(Stored data entries)
•••
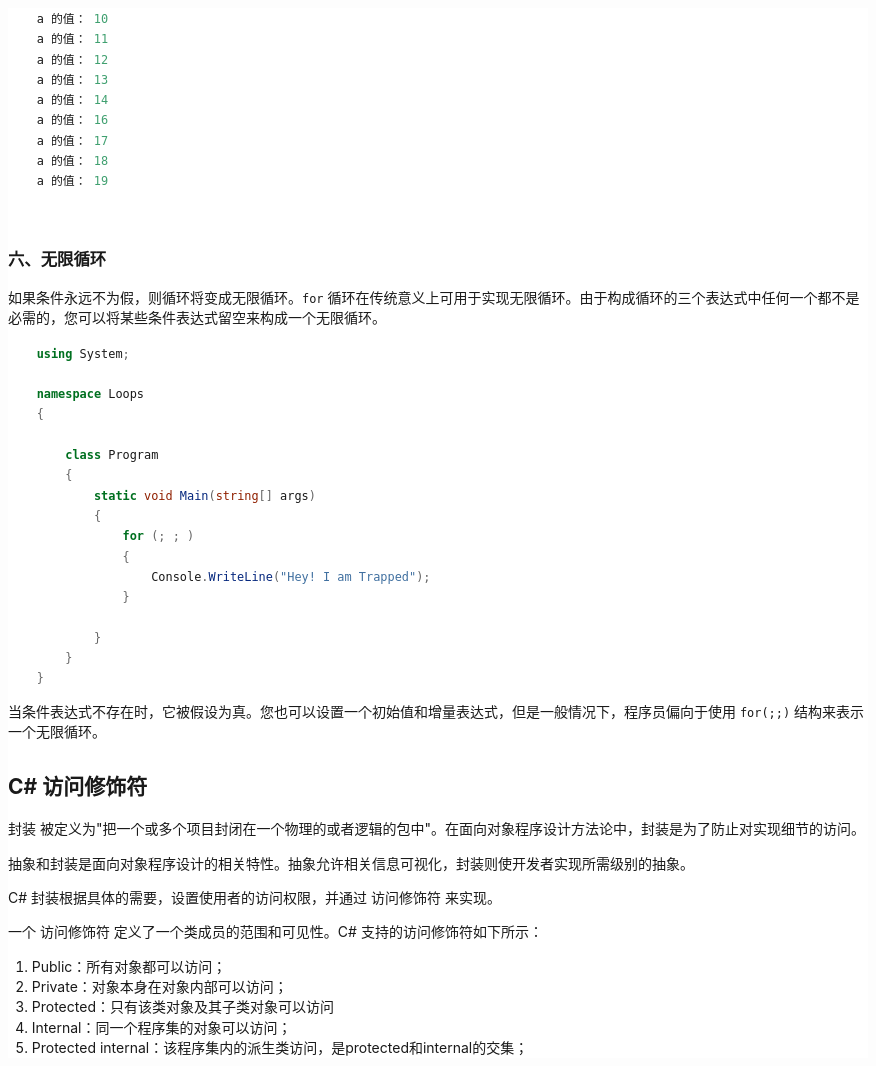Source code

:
 ```csharp
    a 的值： 10
    a 的值： 11
    a 的值： 12
    a 的值： 13
    a 的值： 14
    a 的值： 16
    a 的值： 17
    a 的值： 18
    a 的值： 19
```

 

### 六、无限循环

如果条件永远不为假，则循环将变成无限循环。`for` 循环在传统意义上可用于实现无限循环。由于构成循环的三个表达式中任何一个都不是必需的，您可以将某些条件表达式留空来构成一个无限循环。

```csharp
    using System;

    namespace Loops
    {

        class Program
        {
            static void Main(string[] args)
            {
                for (; ; )
                {
                    Console.WriteLine("Hey! I am Trapped");
                }

            }
        }
    }
```

当条件表达式不存在时，它被假设为真。您也可以设置一个初始值和增量表达式，但是一般情况下，程序员偏向于使用 `for(;;)` 结构来表示一个无限循环。

## C# 访问修饰符

封装 被定义为"把一个或多个项目封闭在一个物理的或者逻辑的包中"。在面向对象程序设计方法论中，封装是为了防止对实现细节的访问。

抽象和封装是面向对象程序设计的相关特性。抽象允许相关信息可视化，封装则使开发者实现所需级别的抽象。

C# 封装根据具体的需要，设置使用者的访问权限，并通过 访问修饰符 来实现。

一个 访问修饰符 定义了一个类成员的范围和可见性。C# 支持的访问修饰符如下所示：

1. Public：所有对象都可以访问；
2. Private：对象本身在对象内部可以访问；
3. Protected：只有该类对象及其子类对象可以访问
4. Internal：同一个程序集的对象可以访问；
5. Protected internal：该程序集内的派生类访问，是protected和internal的交集；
•••
# EXERCISE REQUIREMENTS
Output every entry above exactly, minus the pictures.

# YOUR SOLUTION
Source code

:
 ```csharp
    a 的值： 10
    a 的值： 11
    a 的值： 12
    a 的值： 13
    a 的值： 14
    a 的值： 16
    a 的值： 17
    a 的值： 18
    a 的值： 19
```

 

### 六、无限循环

如果条件永远不为假，则循环将变成无限循环。`for` 循环在传统意义上可用于实现无限循环。由于构成循环的三个表达式中任何一个都不是必需的，您可以将某些条件表达式留空来构成一个无限循环。

```csharp
    using System;

    namespace Loops
    {

        class Program
        {
            static void Main(string[] args)
            {
                for (; ; )
                {
                    Console.WriteLine("Hey! I am Trapped");
                }

            }
        }
    }
```

当条件表达式不存在时，它被假设为真。您也可以设置一个初始值和增量表达式，但是一般情况下，程序员偏向于使用 `for(;;)` 结构来表示一个无限循环。

## C# 访问修饰符

封装 被定义为"把一个或多个项目封闭在一个物理的或者逻辑的包中"。在面向对象程序设计方法论中，封装是为了防止对实现细节的访问。

抽象和封装是面向对象程序设计的相关特性。抽象允许相关信息可视化，封装则使开发者实现所需级别的抽象。

C# 封装根据具体的需要，设置使用者的访问权限，并通过 访问修饰符 来实现。

一个 访问修饰符 定义了一个类成员的范围和可见性。C# 支持的访问修饰符如下所示：

1. Public：所有对象都可以访问；
2. Private：对象本身在对象内部可以访问；
3. Protected：只有该类对象及其子类对象可以访问
4. Internal：同一个程序集的对象可以访问；
5. Protected internal：该程序集内的派生类访问，是protected和internal的交集；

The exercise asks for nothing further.